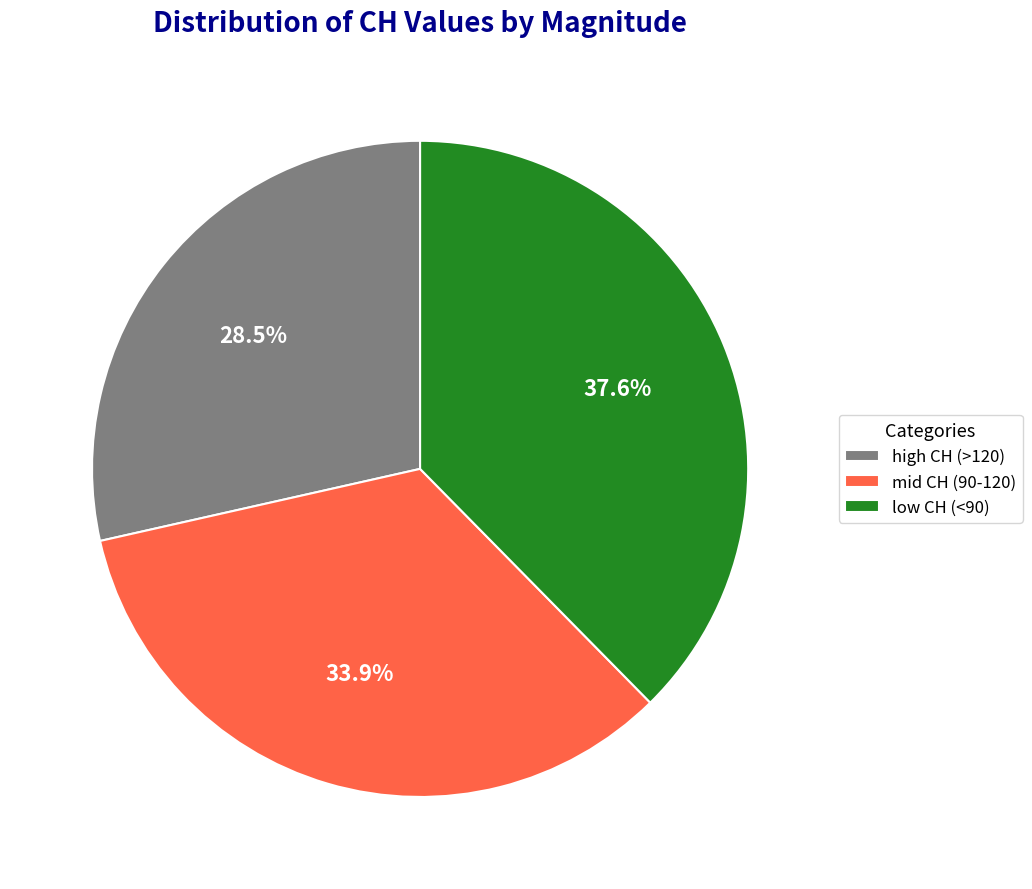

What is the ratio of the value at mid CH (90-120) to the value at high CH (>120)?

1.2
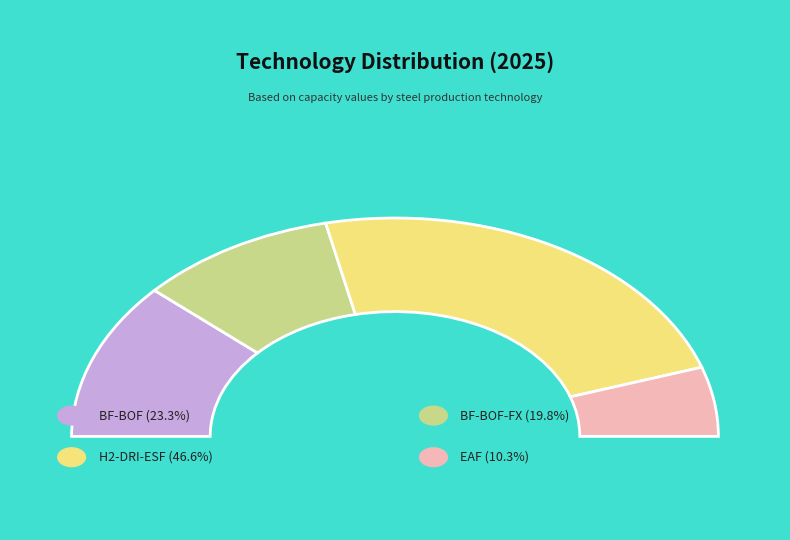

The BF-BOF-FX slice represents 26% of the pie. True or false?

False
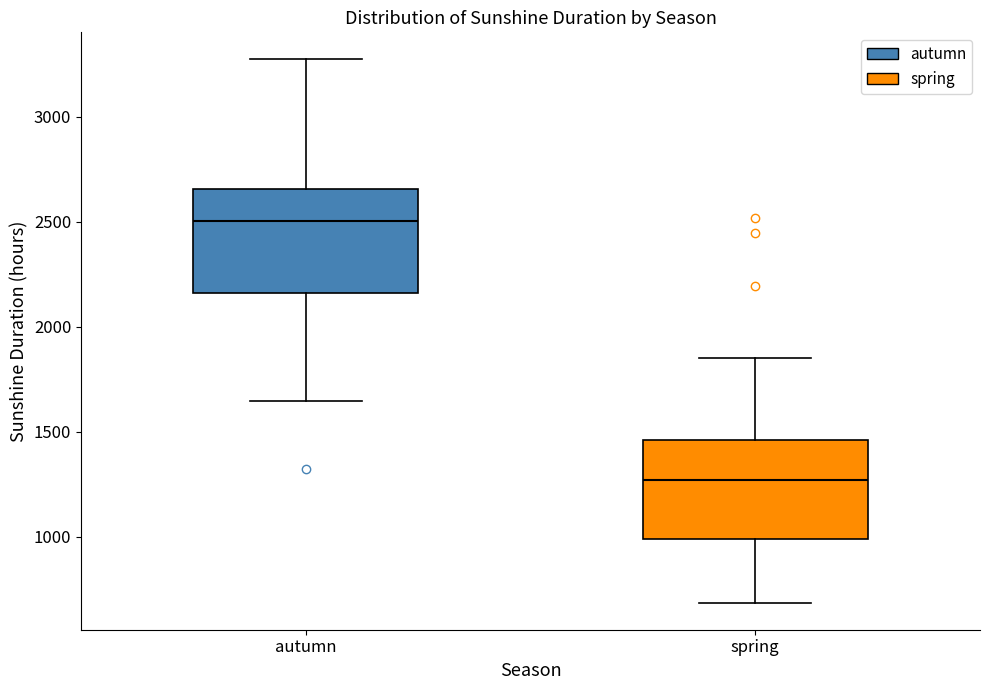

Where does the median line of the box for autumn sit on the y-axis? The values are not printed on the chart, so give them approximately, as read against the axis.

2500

---------------

*Aim of the task*: Recast the material above as a JSON list of strings, one string per line, with blank lines left out. Don't include the bracketed picture markers.

*Result for this task*:
[
  "What is the ratio of the value at mid CH (90-120) to the value at high CH (>120)?",
  "1.2",
  "The BF-BOF-FX slice represents 26% of the pie. True or false?",
  "False",
  "Where does the median line of the box for autumn sit on the y-axis? The values are not printed on the chart, so give them approximately, as read against the axis.",
  "2500"
]